_TASK REQUIREMENTS:_
Check each line of the material for "Instalatii" and report how many lines have it, with nothing added.

Start of Block

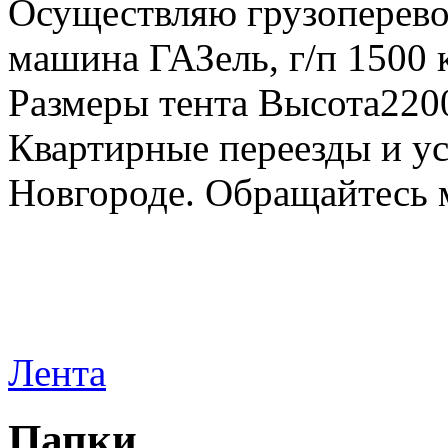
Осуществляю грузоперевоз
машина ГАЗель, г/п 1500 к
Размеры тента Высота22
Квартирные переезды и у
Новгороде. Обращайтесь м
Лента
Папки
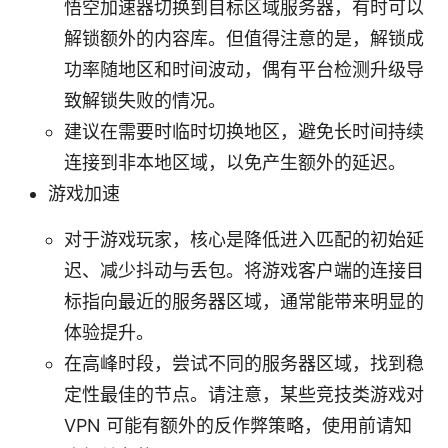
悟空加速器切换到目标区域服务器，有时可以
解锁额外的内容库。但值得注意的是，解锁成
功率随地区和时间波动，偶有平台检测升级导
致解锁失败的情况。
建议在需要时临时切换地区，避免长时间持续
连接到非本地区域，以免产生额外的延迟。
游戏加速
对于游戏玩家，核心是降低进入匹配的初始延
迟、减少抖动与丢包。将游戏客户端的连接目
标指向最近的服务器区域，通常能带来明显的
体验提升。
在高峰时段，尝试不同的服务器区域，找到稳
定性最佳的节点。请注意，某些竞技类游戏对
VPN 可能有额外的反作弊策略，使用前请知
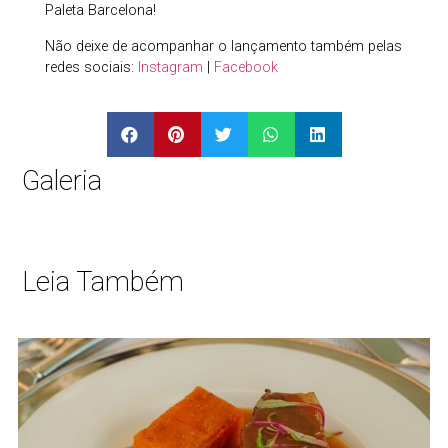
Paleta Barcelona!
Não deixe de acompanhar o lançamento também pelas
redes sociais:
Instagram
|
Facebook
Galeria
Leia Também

End of Block
Start of Block

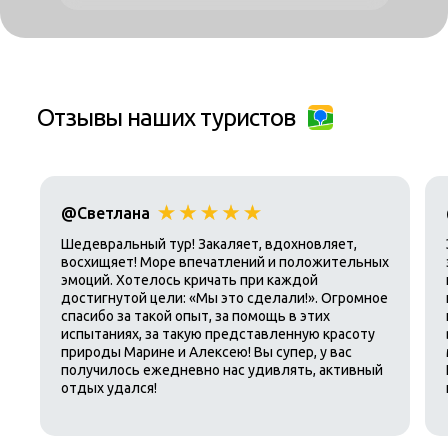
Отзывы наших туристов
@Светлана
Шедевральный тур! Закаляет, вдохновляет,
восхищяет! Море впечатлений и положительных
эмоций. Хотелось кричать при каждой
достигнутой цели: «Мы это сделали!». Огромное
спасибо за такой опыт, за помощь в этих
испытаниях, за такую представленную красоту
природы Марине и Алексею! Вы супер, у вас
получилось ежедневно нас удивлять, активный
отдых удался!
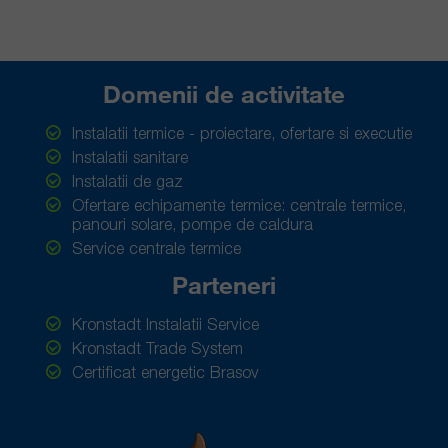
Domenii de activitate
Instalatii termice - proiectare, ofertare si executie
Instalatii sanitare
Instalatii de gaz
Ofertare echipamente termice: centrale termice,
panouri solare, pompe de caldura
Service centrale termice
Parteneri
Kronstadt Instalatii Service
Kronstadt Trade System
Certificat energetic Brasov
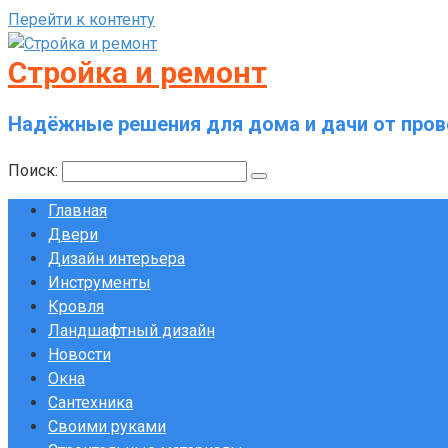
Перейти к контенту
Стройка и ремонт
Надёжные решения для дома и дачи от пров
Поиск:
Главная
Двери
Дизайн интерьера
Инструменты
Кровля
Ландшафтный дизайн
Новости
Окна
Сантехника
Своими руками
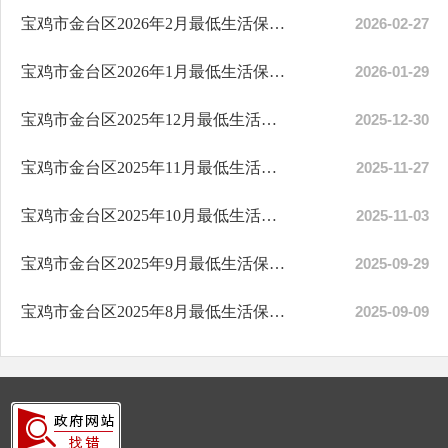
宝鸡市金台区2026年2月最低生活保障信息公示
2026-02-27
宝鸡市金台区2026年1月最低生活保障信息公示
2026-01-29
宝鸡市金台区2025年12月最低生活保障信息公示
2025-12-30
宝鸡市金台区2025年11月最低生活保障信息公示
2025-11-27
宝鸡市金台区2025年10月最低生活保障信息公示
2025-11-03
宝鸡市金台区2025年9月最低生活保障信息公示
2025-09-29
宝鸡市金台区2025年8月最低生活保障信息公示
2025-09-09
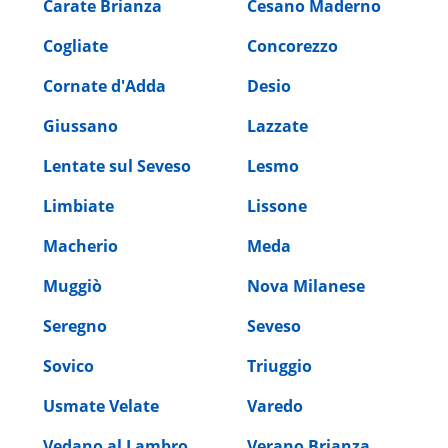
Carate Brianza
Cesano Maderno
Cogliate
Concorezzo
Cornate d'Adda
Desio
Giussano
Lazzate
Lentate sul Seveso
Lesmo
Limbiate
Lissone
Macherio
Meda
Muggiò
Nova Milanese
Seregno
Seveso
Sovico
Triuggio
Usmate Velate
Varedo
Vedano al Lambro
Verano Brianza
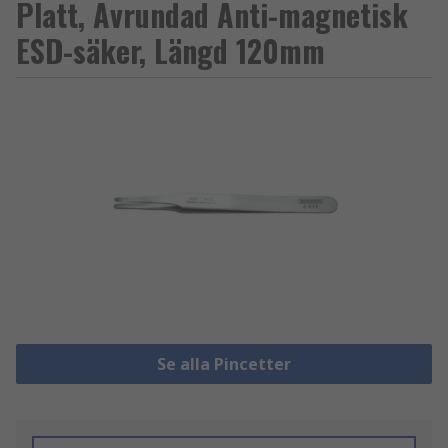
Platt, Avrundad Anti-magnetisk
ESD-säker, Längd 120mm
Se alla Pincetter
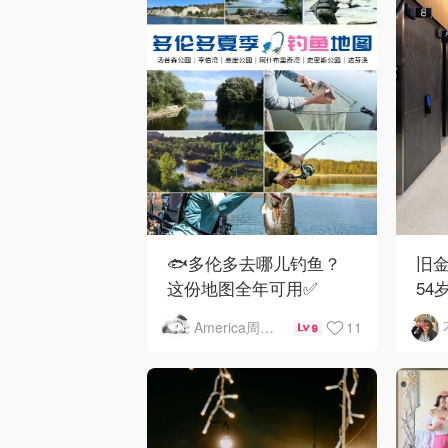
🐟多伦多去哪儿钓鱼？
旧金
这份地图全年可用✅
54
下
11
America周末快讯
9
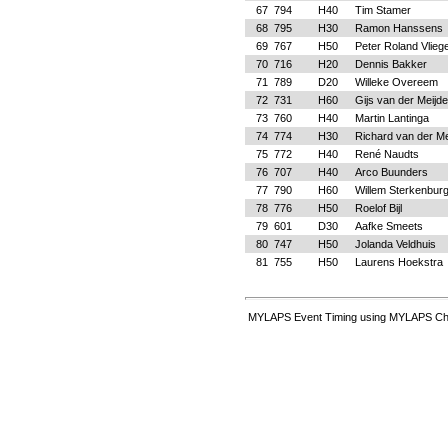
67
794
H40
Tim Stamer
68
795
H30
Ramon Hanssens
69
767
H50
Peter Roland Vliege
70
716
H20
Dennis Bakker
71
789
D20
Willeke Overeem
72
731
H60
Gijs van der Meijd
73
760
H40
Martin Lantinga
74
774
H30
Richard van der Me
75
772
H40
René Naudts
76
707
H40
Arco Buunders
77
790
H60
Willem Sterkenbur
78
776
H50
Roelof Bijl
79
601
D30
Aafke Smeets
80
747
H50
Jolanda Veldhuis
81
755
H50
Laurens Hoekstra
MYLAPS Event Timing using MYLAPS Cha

End of Block
Start of Block

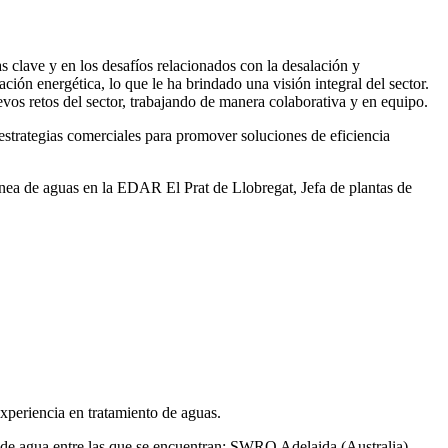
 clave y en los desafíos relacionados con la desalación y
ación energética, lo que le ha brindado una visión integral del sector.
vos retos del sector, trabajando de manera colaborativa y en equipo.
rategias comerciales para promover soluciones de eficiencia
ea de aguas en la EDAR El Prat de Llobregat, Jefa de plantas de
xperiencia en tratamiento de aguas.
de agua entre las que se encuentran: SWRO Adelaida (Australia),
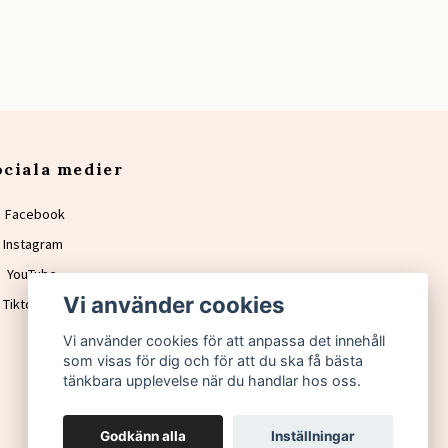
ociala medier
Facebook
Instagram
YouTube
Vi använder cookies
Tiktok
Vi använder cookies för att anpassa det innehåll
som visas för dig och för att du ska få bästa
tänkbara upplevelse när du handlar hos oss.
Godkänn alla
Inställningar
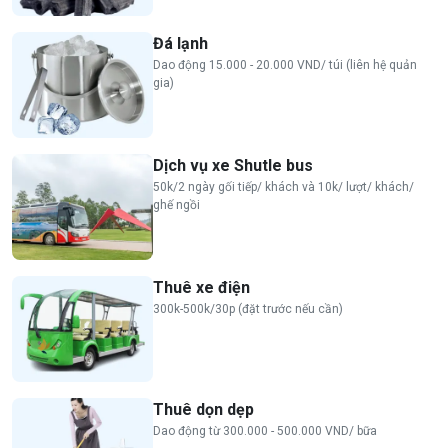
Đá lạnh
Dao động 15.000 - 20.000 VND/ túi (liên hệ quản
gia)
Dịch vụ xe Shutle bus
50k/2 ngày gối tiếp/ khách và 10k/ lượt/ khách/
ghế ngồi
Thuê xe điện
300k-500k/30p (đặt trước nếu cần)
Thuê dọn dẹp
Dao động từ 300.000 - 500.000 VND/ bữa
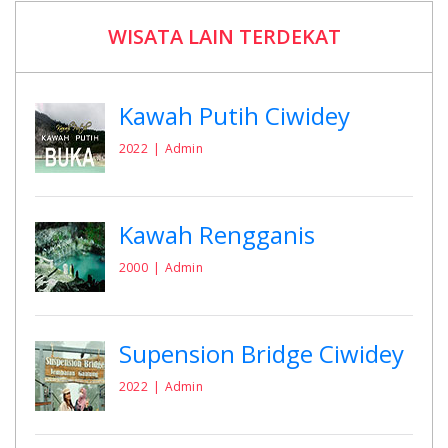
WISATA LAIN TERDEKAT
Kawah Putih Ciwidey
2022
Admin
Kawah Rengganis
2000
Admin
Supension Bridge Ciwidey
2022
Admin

End of Block

_SOLUTION FOR THIS EXERCISE:_
4